Static: Wednesday, May 1, 2003
A D V E R T I S E M E N T
A D V E R T I S E M E N T
Capu-Hirts and Mon-ta-criefs

Politics, like prostitution, is such an ancient profession that few positions remain for a writer to expose. That was the quandary faced last fall by Tim Long, box office manager at Circle Theatre and budding playwright, who wanted his first professional play to cover something new about politics.
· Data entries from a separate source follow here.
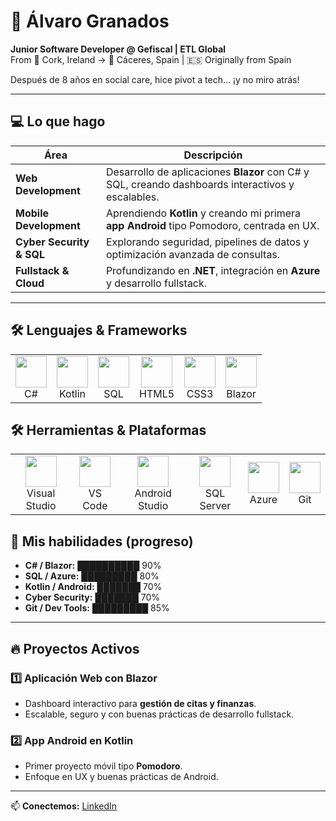 # 🚀 Álvaro Granados

**Junior Software Developer @ Gefiscal | ETL Global**  
From 📍 Cork, Ireland -> 📍 Cáceres, Spain | 🇪🇸 Originally from Spain  

Después de 8 años en social care, hice pivot a tech… ¡y no miro atrás!  

---

## 💻 Lo que hago

| Área | Descripción |
|------|-------------|
| **Web Development** | Desarrollo de aplicaciones **Blazor** con C# y SQL, creando dashboards interactivos y escalables. |
| **Mobile Development** | Aprendiendo **Kotlin** y creando mi primera **app Android** tipo Pomodoro, centrada en UX. |
| **Cyber Security & SQL** | Explorando seguridad, pipelines de datos y optimización avanzada de consultas. |
| **Fullstack & Cloud** | Profundizando en **.NET**, integración en **Azure** y desarrollo fullstack. |

---

## 🛠️ Lenguajes & Frameworks

<table>
  <tr>
    <td align="center">
      <img src="https://cdn.jsdelivr.net/gh/devicons/devicon/icons/csharp/csharp-original.svg" width="50" height="50"/><br/>
      C#
    </td>
    <td align="center">
      <img src="https://cdn.jsdelivr.net/gh/devicons/devicon/icons/kotlin/kotlin-original.svg" width="50" height="50"/><br/>
      Kotlin
    </td>
    <td align="center">
      <img src="https://icons.veryicon.com/png/o/application/designer-icon/sql-5.png" width="50" height="50"/><br/>
      SQL
    </td>
    <td align="center">
      <img src="https://cdn.jsdelivr.net/gh/devicons/devicon/icons/html5/html5-original.svg" width="50" height="50"/><br/>
      HTML5
    </td>
    <td align="center">
      <img src="https://cdn.jsdelivr.net/gh/devicons/devicon/icons/css3/css3-original.svg" width="50" height="50"/><br/>
      CSS3
    </td>
    <td align="center">
      <img src="https://cdn.jsdelivr.net/gh/devicons/devicon/icons/blazor/blazor-original.svg" width="50" height="50"/><br/>
      Blazor
    </td>
  </tr>
</table>

## 🛠️ Herramientas & Plataformas

<table>
  <tr>
    <td align="center">
      <img src="https://cdn.jsdelivr.net/gh/devicons/devicon/icons/visualstudio/visualstudio-plain.svg" width="50" height="50"/><br/>
      Visual Studio
    </td>
    <td align="center">
      <img src="https://cdn.jsdelivr.net/gh/devicons/devicon/icons/vscode/vscode-original.svg" width="50" height="50"/><br/>
      VS Code
    </td>
   <td align="center">
  <img src="https://cdn.jsdelivr.net/gh/devicons/devicon/icons/androidstudio/androidstudio-original.svg" width="50" height="50"/><br/>
  Android Studio
</td>
    <td align="center">
      <img src="https://cdn.jsdelivr.net/gh/devicons/devicon/icons/microsoftsqlserver/microsoftsqlserver-plain.svg" width="50" height="50"/><br/>
      SQL Server
    </td>
    <td align="center">
      <img src="https://cdn.jsdelivr.net/gh/devicons/devicon/icons/azure/azure-original.svg" width="50" height="50"/><br/>
      Azure
    </td>
    <td align="center">
      <img src="https://cdn.jsdelivr.net/gh/devicons/devicon/icons/git/git-original.svg" width="50" height="50"/><br/>
      Git
    </td>
  </tr>
</table>

## 🌱 Mis habilidades (progreso)

- **C# / Blazor:** ██████████ 90%  
- **SQL / Azure:** █████████ 80%  
- **Kotlin / Android:** ███████ 70%  
- **Cyber Security:** ███████ 70%  
- **Git / Dev Tools:** █████████ 85%  

---

## 🔥 Proyectos Activos

### 1️⃣ Aplicación Web con Blazor
- Dashboard interactivo para **gestión de citas y finanzas**.  
- Escalable, seguro y con buenas prácticas de desarrollo fullstack.

### 2️⃣ App Android en Kotlin
- Primer proyecto móvil tipo **Pomodoro**.  
- Enfoque en UX y buenas prácticas de Android.

---

📫 **Conectemos:** [LinkedIn](https://www.linkedin.com/in/alvarogranadosruiz/)

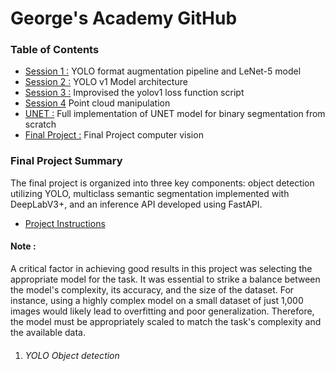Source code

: # George's Academy GitHub

### Table of Contents
- [Session 1 :](./Session-1-CV) YOLO format augmentation pipeline and LeNet-5 model
- [Session 2 :](./Session-2-CV) YOLO v1 Model architecture 
- [Session 3 :](./Session-3-CV) Improvised the yolov1 loss function script
- [Session 4](./Session-4-CV) Point cloud manipulation
- [UNET :](./unet) Full implementation of UNET model for binary segmentation from scratch
- [Final Project :](./proj/FinalProj) Final Project computer vision 

### Final Project Summary

The final project is organized into three key components: object detection utilizing YOLO, multiclass semantic segmentation implemented with DeepLabV3+, and an inference API developed using FastAPI.

- [Project Instructions](./proj/FinalProj/IM_Academy_Week4_Project.pdf)

#### Note :
A critical factor in achieving good results in this project was selecting the appropriate model for the task. It was essential to strike a balance between the model's complexity, its accuracy, and the size of the dataset. For instance, using a highly complex model on a small dataset of just 1,000 images would likely lead to overfitting and poor generalization. Therefore, the model must be appropriately scaled to match the task's complexity and the available data.

1. ###### YOLO Object detection
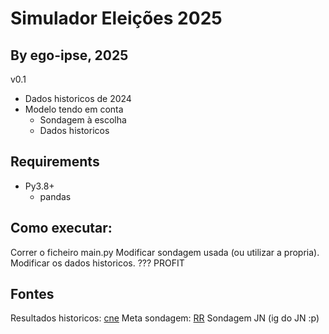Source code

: # Simulador Eleições 2025
## By ego-ipse, 2025

v0.1
- Dados historicos de 2024
- Modelo tendo em conta
   - Sondagem à escolha
   - Dados historicos

## Requirements

- Py3.8+
  - pandas

## Como executar:
Correr o ficheiro main.py
Modificar sondagem usada (ou utilizar a propria).
Modificar os dados historicos.
???
PROFIT

## Fontes 
Resultados historicos: [cne](https://www.cne.pt/content/eleicoes-referendos-resultados-oficiais)
Meta sondagem: [RR](https://sondagens.rr.pt/)
Sondagem JN (ig do JN :p)
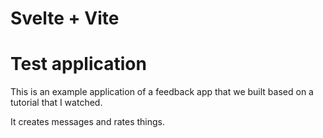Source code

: # Svelte + Vite
# Test application

This is an example application of a feedback app that we
built based on a tutorial that I watched.

It creates messages and rates things.
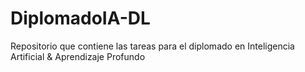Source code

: # DiplomadoIA-DL
Repositorio que contiene las tareas para el diplomado en Inteligencia Artificial &amp; Aprendizaje Profundo 
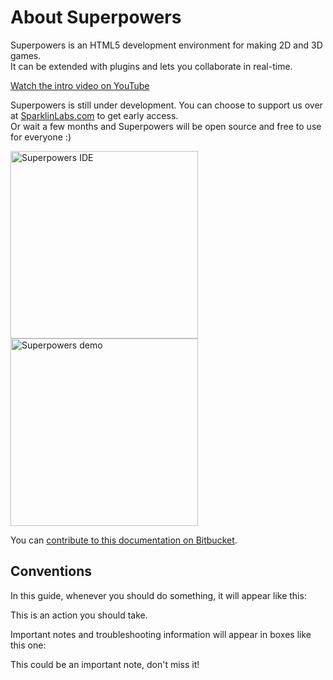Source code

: # About Superpowers

Superpowers is an HTML5 development environment for making 2D and 3D games.  
It can be extended with plugins and lets you collaborate in real-time.

[Watch the intro video on YouTube](https://www.youtube.com/watch?v=T7XoWWvGPd4)

Superpowers is still under development. You can choose to support us over at <a href="https://sparklinlabs.com/" target="_blank">SparklinLabs.com</a> to get early access.  
Or wait a few months and Superpowers will be open source and free to use for everyone :)

<a href="https://sparklinlabs.com/" target="_blank">
  <img src="http://i.imgur.com/jdtBCpV.png" alt="Superpowers IDE" height="300" /> 
  <img src="https://sparklinlabs.com/images/pictures/demo-game.gif" alt="Superpowers demo" height="300" />
</a>

You can [contribute to this documentation on Bitbucket](http://bitbucket.org/superpowers/docs.sparklinlabs.com).

## Conventions

In this guide, whenever you should do something, it will appear like this:

<div class="action">
  <p>This is an action you should take.
</div>

Important notes and troubleshooting information will appear in boxes like this one:

<div class="note">
  <p>This could be an important note, don't miss it!
</div>
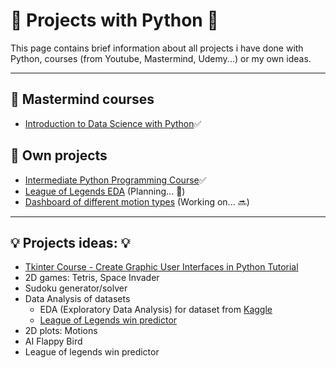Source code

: # :pushpin: Projects with Python  :pushpin:


This page contains brief information about all projects i have done with Python, courses (from Youtube, Mastermind, Udemy...) or my own ideas.

---

## :file_folder: Mastermind courses

* [Introduction to Data Science with Python](Mastermind/introduction_to_data_science/README.md):white_check_mark:

## :file_folder: Own projects
* [Intermediate Python Programming Course](OwnProjects/intermetiate_python/README.md):white_check_mark:
* [League of Legends EDA](https://www.kaggle.com/datasets/bobbyscience/league-of-legends-diamond-ranked-games-10-min) (Planning... :calendar:)
* [Dashboard of different motion types](OwnProjects\motions\README.md) (Working on... :soon:)
---

## :bulb: Projects ideas: :bulb:
* [Tkinter Course - Create Graphic User Interfaces in Python Tutorial](https://youtu.be/YXPyB4XeYLA)
* 2D games: Tetris, Space Invader
* Sudoku generator/solver
* Data Analysis of datasets
  * EDA (Exploratory Data Analysis) for dataset from [Kaggle](https://www.kaggle.com/datasets/bobbyscience/league-of-legends-diamond-ranked-games-10-min)
  * [League of Legends win predictor](OwnProjects/lol_win_predictor/README.md)
* 2D plots: Motions
* AI Flappy Bird
* League of legends win predictor 
  
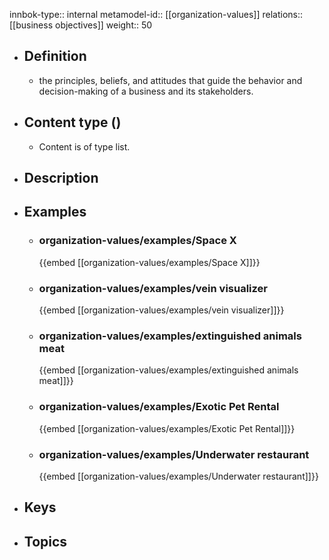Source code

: innbok-type:: internal
metamodel-id:: [[organization-values]]
relations:: [[business objectives]]
weight:: 50

- ## Definition
  - the principles, beliefs, and attitudes that guide the behavior and decision-making of a business and its stakeholders.
- ## Content type ()
  - Content is of type list.
  
- ## Description
- ## Examples
  - ### organization-values/examples/Space X
    {{embed [[organization-values/examples/Space X]]}}
  - ### organization-values/examples/vein visualizer
    {{embed [[organization-values/examples/vein visualizer]]}}
  - ### organization-values/examples/extinguished animals meat
    {{embed [[organization-values/examples/extinguished animals meat]]}}
  - ### organization-values/examples/Exotic Pet Rental
    {{embed [[organization-values/examples/Exotic Pet Rental]]}}
  - ### organization-values/examples/Underwater restaurant
    {{embed [[organization-values/examples/Underwater restaurant]]}}
  
- ## Keys
  
- ## Topics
“In all my research on political themes, every time I tried to come up with something original, it had been done,” he said. On the stage? No, in real life. Nonetheless, by January, he had a draft of a romantic comedy about a baseball team honcho who gets into politics. Hmmm... Anyway, the man runs against his brother-in-law and loses, then convinces his wife to run, and before the play is over they’re all running against each other. As Fort Worth Weekly’s calendar listing says, it’s “about a family squabble that spills over into a mayoral election.”

Long swears on a stack of playbills that his work was written and the dates picked months before a family squabble spilled over into Fort Worth’s mayoral election, à la the Mike Moncrief vs. Tex Moncrief feud, with Cathy Hirt sometimes seeming just an onlooker, and one without much funk, at that.

The play opens Friday — the night before the election. Title: Mudslinger. May the best plot win.

Meanwhile,

Back at the Oil Well ...

If Hirt wins on Saturday, voters should look for fiscal frugality rather than funkiness from their new mayor, based on how she’s not been spending that $201,000 that Tex’s crew poured into her campaign. The oil baron probably wanted every dime to be spent on bushwhacking his renegade relative Mike. But by April 25, with just eight days to go before the election, campaign reports showed Hirt had squandered only $67,018 of the $269,401 she’d collected. That left her with some serious bingeing to do — like about $25,000 a day — if she were to use it all by election night.

Even the Eppstein Group, that no-holds-barred political consulting outfit that by last week had already drained $114,000 out of Mike Moncrief’s $146,823 pot, probably couldn’t do it.

Maybe Tim Long could use some of it to stage his next play, about a young goofball who runs for mayor on a campaign to add funk to a city known for its infatuation with all things bovine. But who would believe that ridiculous storyline?